START DATASET RECORDS

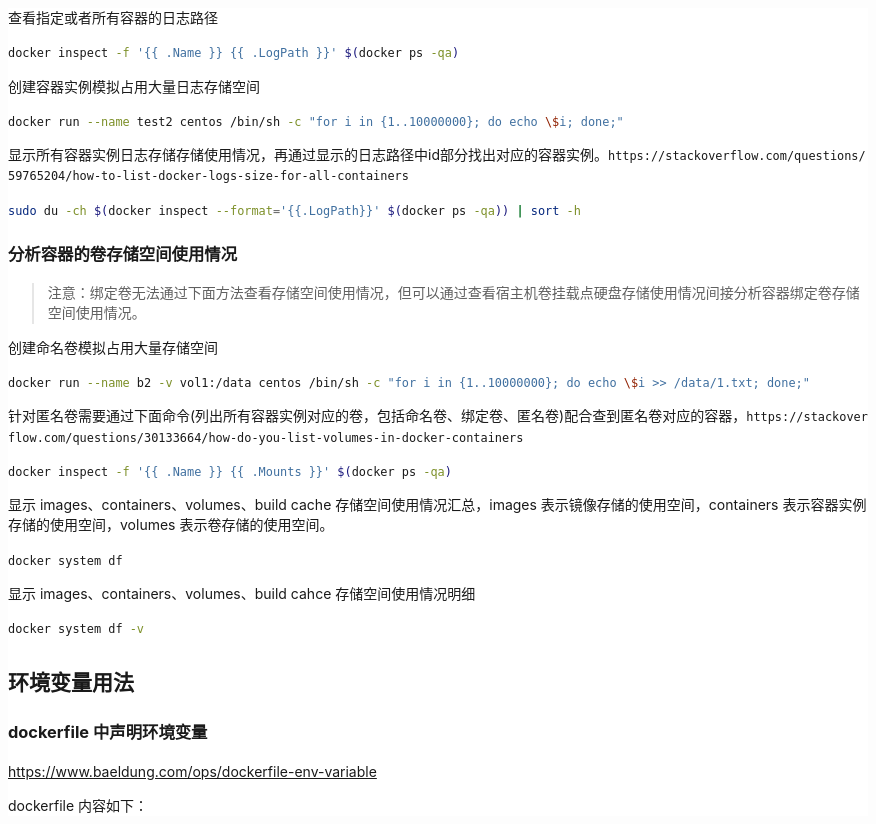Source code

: 查看指定或者所有容器的日志路径

```sh
docker inspect -f '{{ .Name }} {{ .LogPath }}' $(docker ps -qa)
```

创建容器实例模拟占用大量日志存储空间

```sh
docker run --name test2 centos /bin/sh -c "for i in {1..10000000}; do echo \$i; done;"
```

显示所有容器实例日志存储存储使用情况，再通过显示的日志路径中id部分找出对应的容器实例。`https://stackoverflow.com/questions/59765204/how-to-list-docker-logs-size-for-all-containers`

```sh
sudo du -ch $(docker inspect --format='{{.LogPath}}' $(docker ps -qa)) | sort -h
```



### 分析容器的卷存储空间使用情况

> 注意：绑定卷无法通过下面方法查看存储空间使用情况，但可以通过查看宿主机卷挂载点硬盘存储使用情况间接分析容器绑定卷存储空间使用情况。

创建命名卷模拟占用大量存储空间

```sh
docker run --name b2 -v vol1:/data centos /bin/sh -c "for i in {1..10000000}; do echo \$i >> /data/1.txt; done;"
```

针对匿名卷需要通过下面命令(列出所有容器实例对应的卷，包括命名卷、绑定卷、匿名卷)配合查到匿名卷对应的容器，`https://stackoverflow.com/questions/30133664/how-do-you-list-volumes-in-docker-containers`

```sh
docker inspect -f '{{ .Name }} {{ .Mounts }}' $(docker ps -qa)
```

显示 images、containers、volumes、build cache 存储空间使用情况汇总，images 表示镜像存储的使用空间，containers 表示容器实例存储的使用空间，volumes 表示卷存储的使用空间。

```sh
docker system df
```

显示 images、containers、volumes、build cahce 存储空间使用情况明细

```sh
docker system df -v
```





## 环境变量用法

### dockerfile 中声明环境变量

https://www.baeldung.com/ops/dockerfile-env-variable

dockerfile 内容如下：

END DATASET RECORDS

§ WORK TO COMPLETE:
The data above must be written out again word for word, without its pictures.

§ EXERCISE OUTPUT:
Source code

: 查看指定或者所有容器的日志路径

```sh
docker inspect -f '{{ .Name }} {{ .LogPath }}' $(docker ps -qa)
```

创建容器实例模拟占用大量日志存储空间

```sh
docker run --name test2 centos /bin/sh -c "for i in {1..10000000}; do echo \$i; done;"
```

显示所有容器实例日志存储存储使用情况，再通过显示的日志路径中id部分找出对应的容器实例。`https://stackoverflow.com/questions/59765204/how-to-list-docker-logs-size-for-all-containers`

```sh
sudo du -ch $(docker inspect --format='{{.LogPath}}' $(docker ps -qa)) | sort -h
```



### 分析容器的卷存储空间使用情况

> 注意：绑定卷无法通过下面方法查看存储空间使用情况，但可以通过查看宿主机卷挂载点硬盘存储使用情况间接分析容器绑定卷存储空间使用情况。

创建命名卷模拟占用大量存储空间

```sh
docker run --name b2 -v vol1:/data centos /bin/sh -c "for i in {1..10000000}; do echo \$i >> /data/1.txt; done;"
```

针对匿名卷需要通过下面命令(列出所有容器实例对应的卷，包括命名卷、绑定卷、匿名卷)配合查到匿名卷对应的容器，`https://stackoverflow.com/questions/30133664/how-do-you-list-volumes-in-docker-containers`

```sh
docker inspect -f '{{ .Name }} {{ .Mounts }}' $(docker ps -qa)
```

显示 images、containers、volumes、build cache 存储空间使用情况汇总，images 表示镜像存储的使用空间，containers 表示容器实例存储的使用空间，volumes 表示卷存储的使用空间。

```sh
docker system df
```

显示 images、containers、volumes、build cahce 存储空间使用情况明细

```sh
docker system df -v
```





## 环境变量用法

### dockerfile 中声明环境变量

https://www.baeldung.com/ops/dockerfile-env-variable

dockerfile 内容如下：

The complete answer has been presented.